Are there high chairs or booster seats? (Check.) Are there crayons and a kid’s menu? (Check.)
Are there chicken strips and French fries; a raucous din that can veil the loudest tantrum; a wait-staff that seems unperturbed by the mess left on and under the table; a diaper changing spot in the bathroom?
Quadruple check. So, is there even a question? (Not to mention, babies eat at ‘hooters’ first, right? Why wouldn’t they feel right at home? )
Some may find being served by women dressed for decoration as offensive and especially inappropriate for kids. Hooters ‘Girls,’ as they are known, are packaged to be sexy from ‘are-those-real’ top to let-it-all-hang-out bottom. There’s even a whole Hooters Girls’ subculture, which involves competing in pageants and posing for calendars.
It's more of a shtick, actually -- not that different from going to a character dinner at Walt Disney World. Tinkerbell, Jasmine, Ariel, they all show a fair amount of skin. If the scantily costumed creatures aren’t going to mind if my kid leaves mashed Cheerios all over the place, who am I to judge what they wear?
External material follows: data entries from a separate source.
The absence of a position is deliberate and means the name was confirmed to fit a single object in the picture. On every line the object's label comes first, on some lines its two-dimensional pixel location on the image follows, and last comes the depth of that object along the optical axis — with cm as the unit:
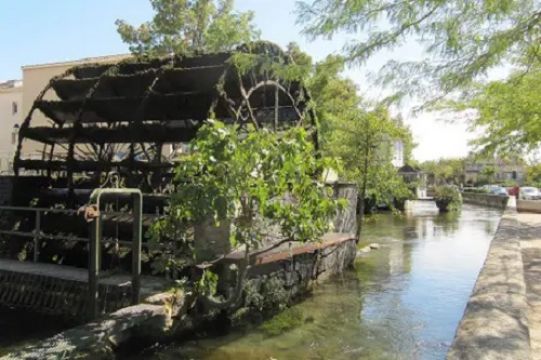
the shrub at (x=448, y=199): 2805
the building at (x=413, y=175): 3928
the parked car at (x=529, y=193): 3321
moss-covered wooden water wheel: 861
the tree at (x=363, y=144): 1252
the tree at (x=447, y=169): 6462
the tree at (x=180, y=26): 2266
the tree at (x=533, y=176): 3216
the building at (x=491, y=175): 6224
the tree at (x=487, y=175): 5812
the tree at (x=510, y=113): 727
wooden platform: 585
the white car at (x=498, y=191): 3815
I became a Hooters convert 13 years ago, when my husband first suggested we take our 1-year-old daughter to the chain in our then-hometown of Fort Lauderdale, Fla. At the time, I was not only suspect, I was offended. Why would you want to expose our girl to THAT kind of girl, the kind that seems to be hired based on looks and then agrees to wear a uniform that’s like a roadside billboard for boobs and butt ? Why would you want to expose ME to that?
He insisted it was a place where families go. Since this particular Hooters had an open-air deck with a view of the Atlantic Ocean, I conceded.
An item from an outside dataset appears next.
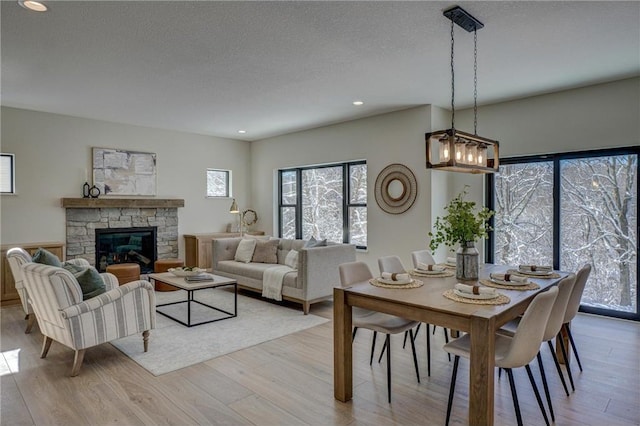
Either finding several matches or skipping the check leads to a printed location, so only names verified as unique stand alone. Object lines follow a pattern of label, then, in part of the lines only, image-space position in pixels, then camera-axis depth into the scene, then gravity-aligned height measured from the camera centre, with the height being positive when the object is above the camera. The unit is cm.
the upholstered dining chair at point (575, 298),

And upon entering, once I got past our waitress’ voluptuous chest and hourglass figure, I noted a sign of family life. A toddler. Goldfish crackers on the ground. There were enough families with young children to ease any embarrassment as I bumped chairs with my stroller through the room.
Once settled at a table with a high chair, the three of us dined on greasy-but-tasty wings and fries and my husband and I shared a pitcher of beer that was kept cold with a ziplock bag of ice. Delightfully tacky isn't limited to the waitress uniforms.
In the 11 years we lived in Fort Lauderdale, we hit Hooters whenever we craved wings and an ocean breeze, always with our daughter in tow and later with our son, too. The waitresses we had varied in demeanor. Some were happy to serve us, even when we asked for extra crayons, or a kid’s cup, with a lid and straw, please. Others were at least civil, although you could tell they were more focused on the table of beer-swigging dudes who split their attention between them and the football game on TV. (In truth, they probably do tip better.)
But we always felt welcome, kids and all.
After a while, you stop noticing how the owl on the waitress’ tank top takes your eyes to right there, and you really don’t mind when a waitress recognizes your husband and kids. (It turns out that a solo dad taking cute babies to Hooters has a similar effect as a guy walking a cute puppy in the park: the ladies NOTICE you.)
It’s trademark ‘delightfully tacky’ reputation aside, Hooters is really just another place to get a bite to eat.
Officially going family-friendly on its 30th birthday? Maybe it’s just the sign the owl is getting older… and wiser.